Baseball’s ERA Statistic and the Unemployment Rate Have the Same Problems
Neither is perfect, and that’s fine.
The overlap in the baseball-economics Venn diagram is larger than most realize. Many prominent economists, including former Federal Reserve Chairman Ben Bernanke, are huge baseball fans. Chairman Bernanke’s staff even created a baseball card celebrating his “statistics” upon retirement from the Board of Governors:
Most economists are drawn to both a career in economics and interest in baseball for the same reason: Statistics. Economic statistics (also known as economic indicators) can be similar to statistics in baseball when it comes to shortcomings. Some are known as ‘surface-level’ statistics like the unemployment rate (U-3) or the consumer price index (this is the price index used to calculate inflation rates), while others dig deeper into the economy like the multiple manufacturing indexes (PMI, ISM) or the Case-Shiller home price index. Baseball deals with the same issue of having surface-level statistics and other that dig a bit deeper. The question becomes, is this a bad thing?
Take for example a pitcher’s earned-run average (ERA). A straight-forward statistic calculated by taking the number of earned runs a pitcher allows on average per 9 innings pitched. This statistic, which began being collected in 1912 by the National League, is one of many used to rate a pitcher’s effectiveness on the mound. Is it perfect? No. When you dig deeper, you realize that ERA doesn’t account for important details like poor defense, how well the pitcher does at home versus on the road, or just plain old luck.
To try and control for these factors, baseball statisticians have invented other measures of pitchers’ performance. Two (of many) examples are ERA+ and WHIP. ERA+ adjusts ERA by taking into account the pitcher’s ballpark and which league he belongs to and spits out a number. Anything above 100 indicates the pitcher is above average, whereas below 100 is below average. WHIP stands for walks and hits per inning pitched, telling the observer on average how many walks and hits a pitcher gives up each inning on average, even if they don’t score a run.

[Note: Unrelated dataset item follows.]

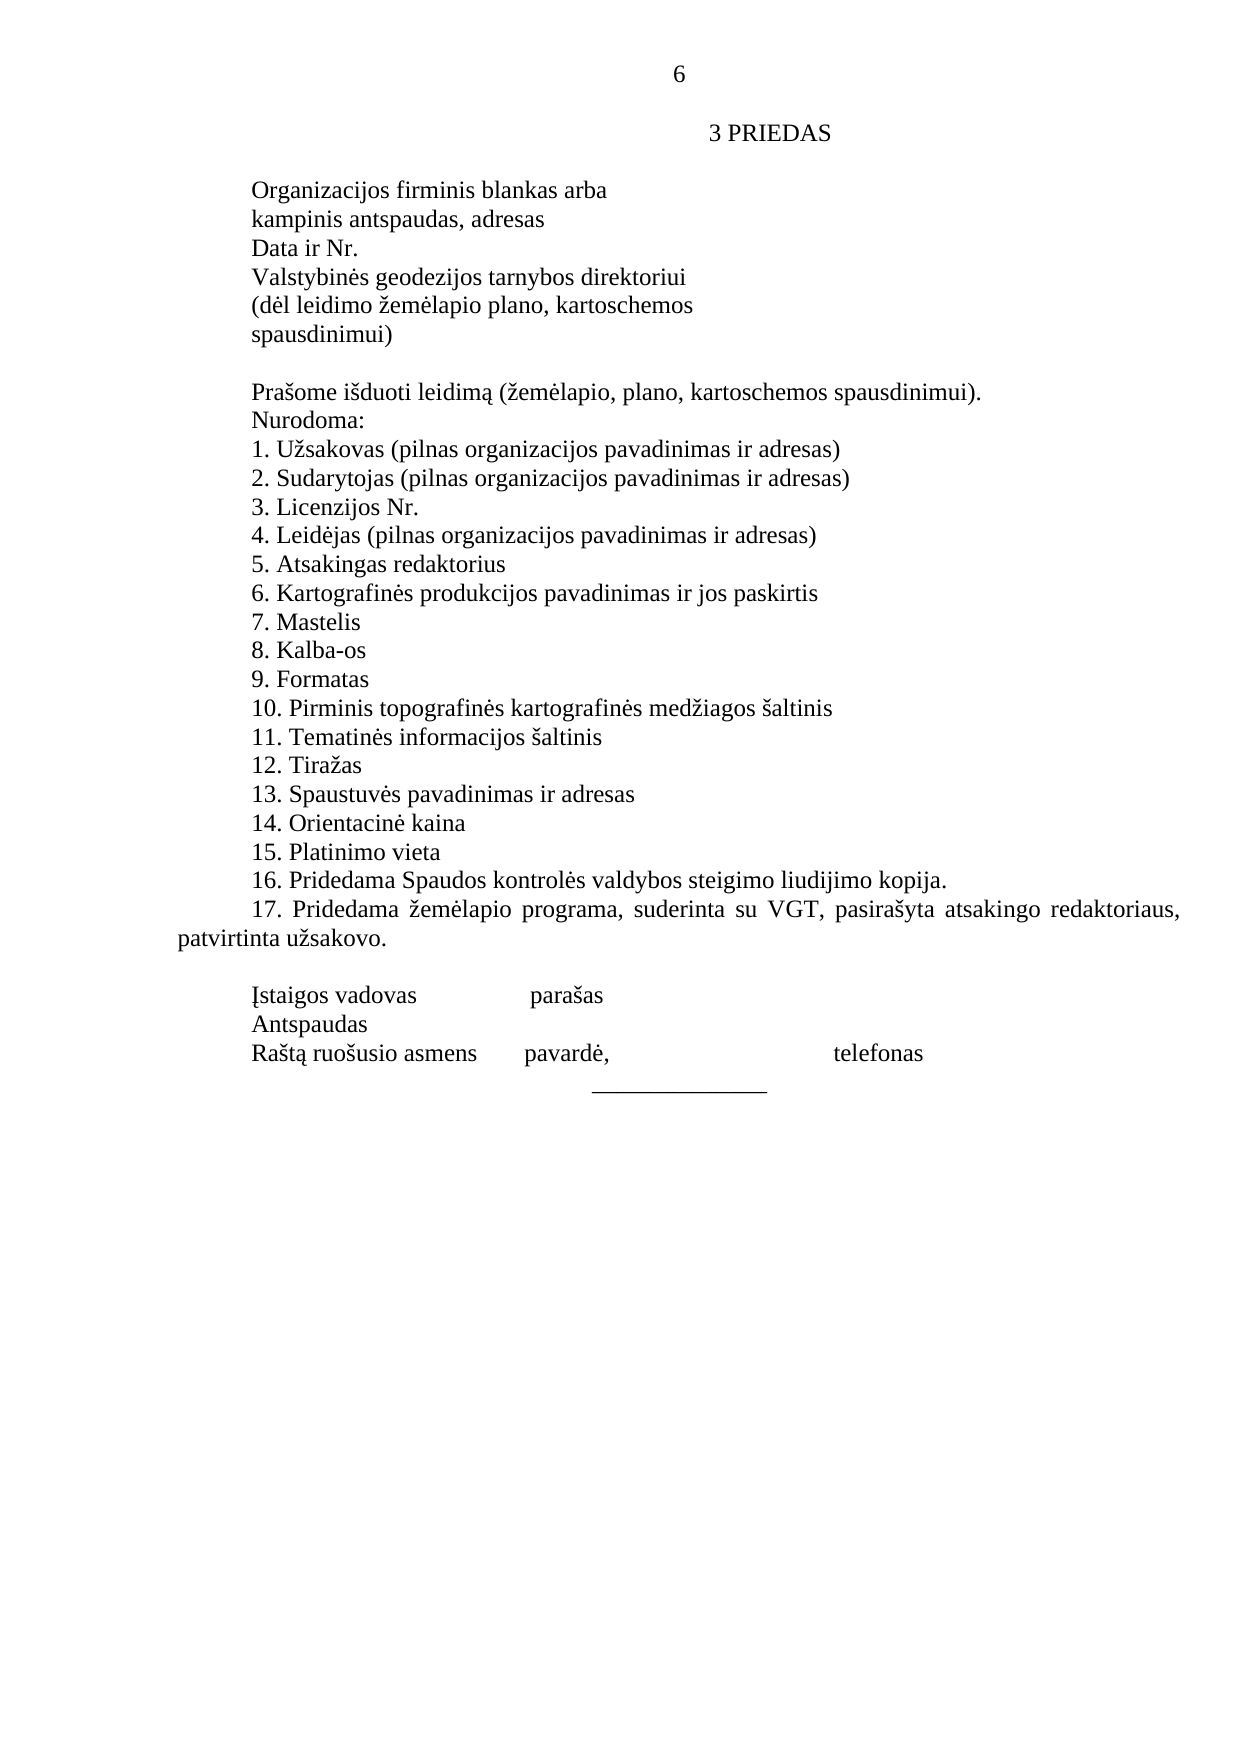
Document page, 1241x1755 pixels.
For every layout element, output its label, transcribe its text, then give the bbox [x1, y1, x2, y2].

If most people agree there are better statistics available for use, why not use them on an everyday basis rather than showing a pitcher’s ERA every time they enter the game? The answer is simple: for the ordinary fan, ERA does a good job. ERA+ and WHIP are available for anyone wanting to dig deeper and do a more thorough analysis.

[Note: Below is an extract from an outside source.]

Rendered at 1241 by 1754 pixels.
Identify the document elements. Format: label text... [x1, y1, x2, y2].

Economics runs into the same problem. The official unemployment rate in the United States, released on a monthly basis by the Bureau of Labor Statistics (BLS), is calculated by taking the number of people who are classified as unemployed as a percentage of the overall labor force. In order for someone to be unemployed they must have been actively searching for a job over the past 4 weeks. In order for someone to be in the labor force they must be over the age of 16 and either employed or unemployed. The unemployment rate is a surface-level statistic meant to shine light on one tiny aspect of the labor market.

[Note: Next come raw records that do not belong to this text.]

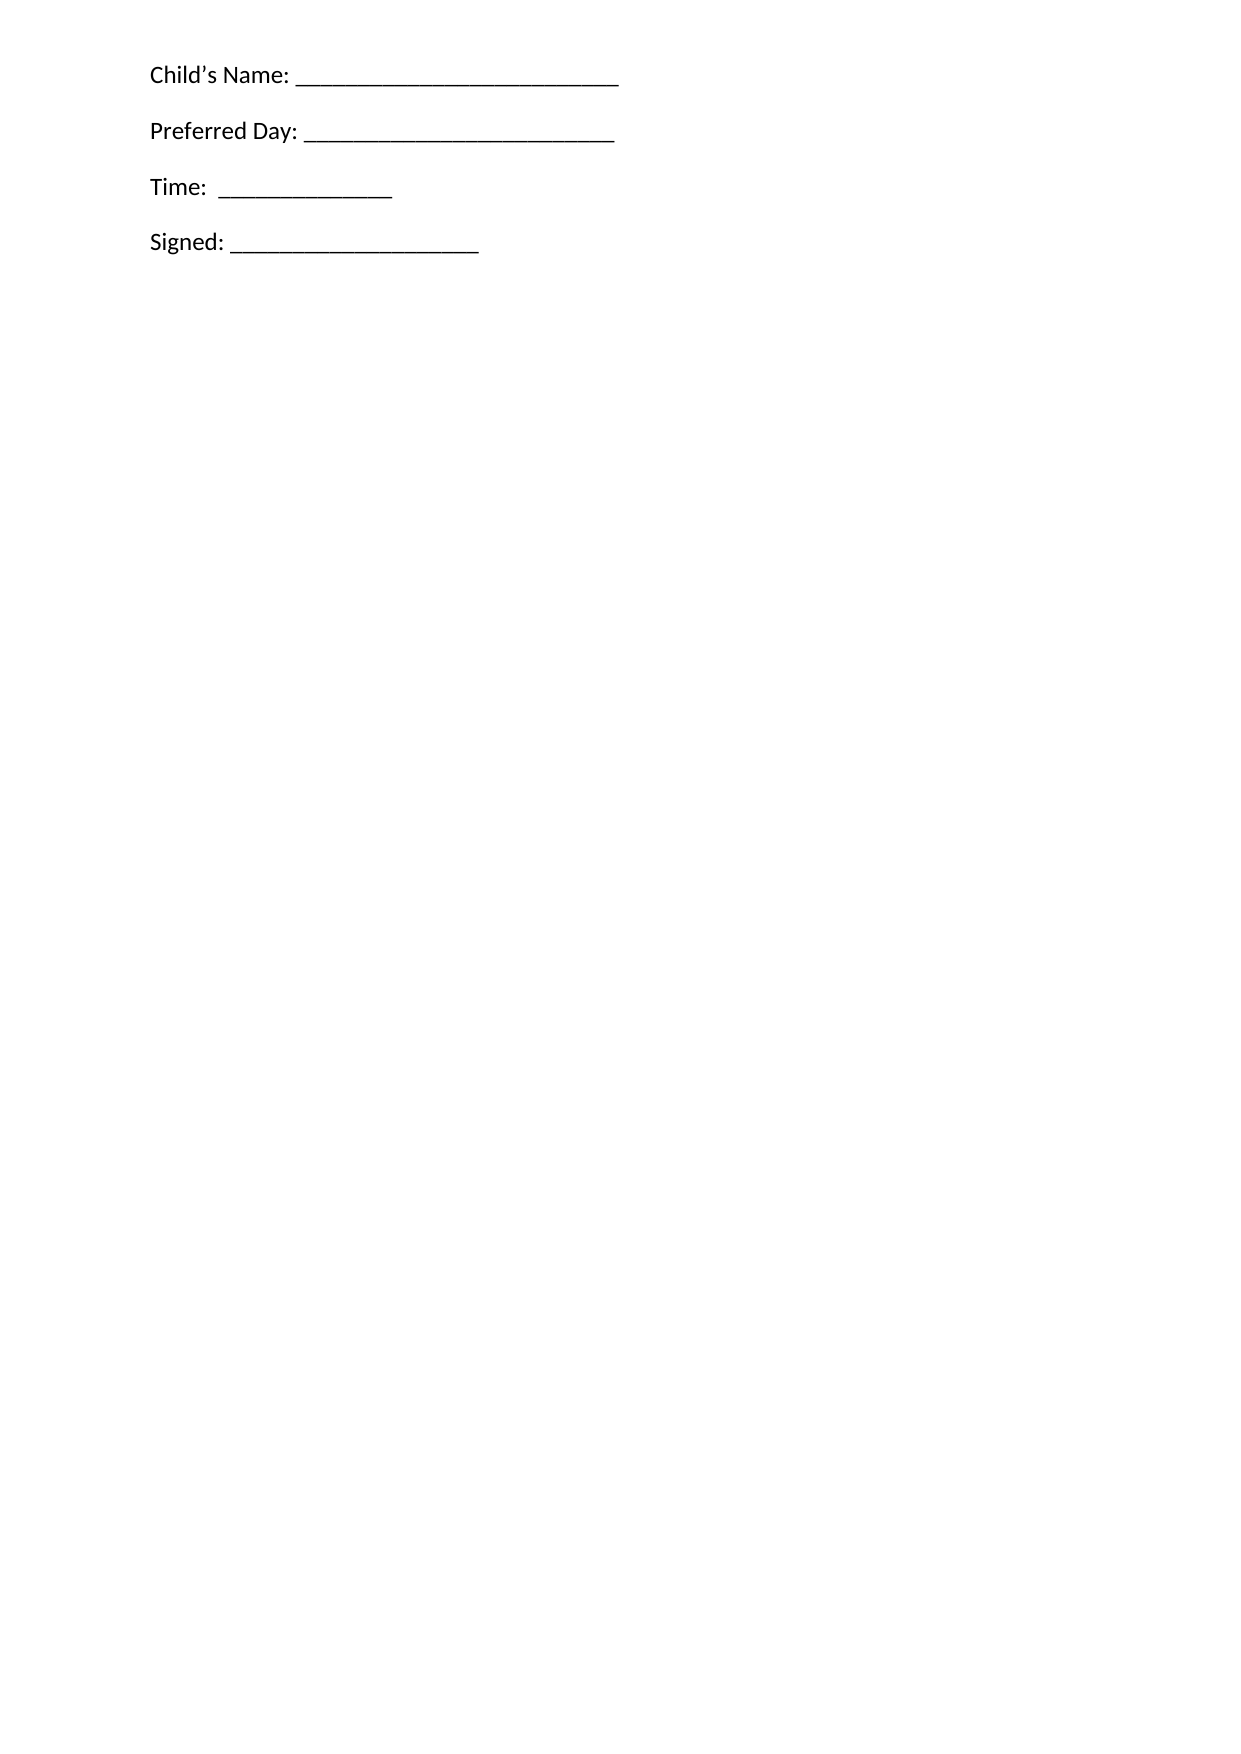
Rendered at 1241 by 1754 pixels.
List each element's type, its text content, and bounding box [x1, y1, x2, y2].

text Preferred Day: _________________________ [150, 115, 1090, 145]
text Time: ______________ [150, 171, 1090, 201]
text Signed: ____________________ [150, 227, 1090, 257]
text Child’s Name: __________________________ [150, 59, 1090, 89]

When you learn more about the unemployment rate, you understand its shortcomings. The official number does not count individuals who give up looking for employment because they feel the labor market has nothing to offer them (these individuals are known as discouraged workers). The unemployment rate also does not include those individuals who are working part-time but want to be working full-time (these individuals are known as working part-time for economic reasons).
To give a more complete picture of the unemployment situation in the US, the BLS publishes 5 additional measures that dig deeper into the data and add more information, much like ERA+ or WHIP does for baseball. These are summarized in Table A-15: Alternative Measures of Labor Underutilization of the monthly jobs report. The most detailed measure of unemployment is known as U-6. This statistic includes discouraged workers, people working part-time for economic reasons, and also those who are marginally attached to the labor force (Persons marginally attached to the labor force are defined by the BLS as “those who currently are neither working nor looking for work but indicate that they want and are available for a job and have looked for work sometime in the past 12 months.”) Below shows these statistics since 1994 when collection on these measures began:

As you can see, the official unemployment rate doesn’t tell the whole story of the labor market. Just like a pitcher’s ERA does not tell you everything about his effectiveness. But at the end of the day, the official unemployment rate, like ERA, is a simple statistic to start your understanding. Instead of bashing simple statistics like these and others, it’s time to fully understand the value of both surface-level stats and those that dig deeper.
I leave you with a warning: If you plan on having a discussion about ranking pitchers by their effectiveness on the mound, or a President on their impact on the economy, make sure you have a deeper understanding of pros and cons of the statistics you use. Because trolls don’t just live under bridges these days.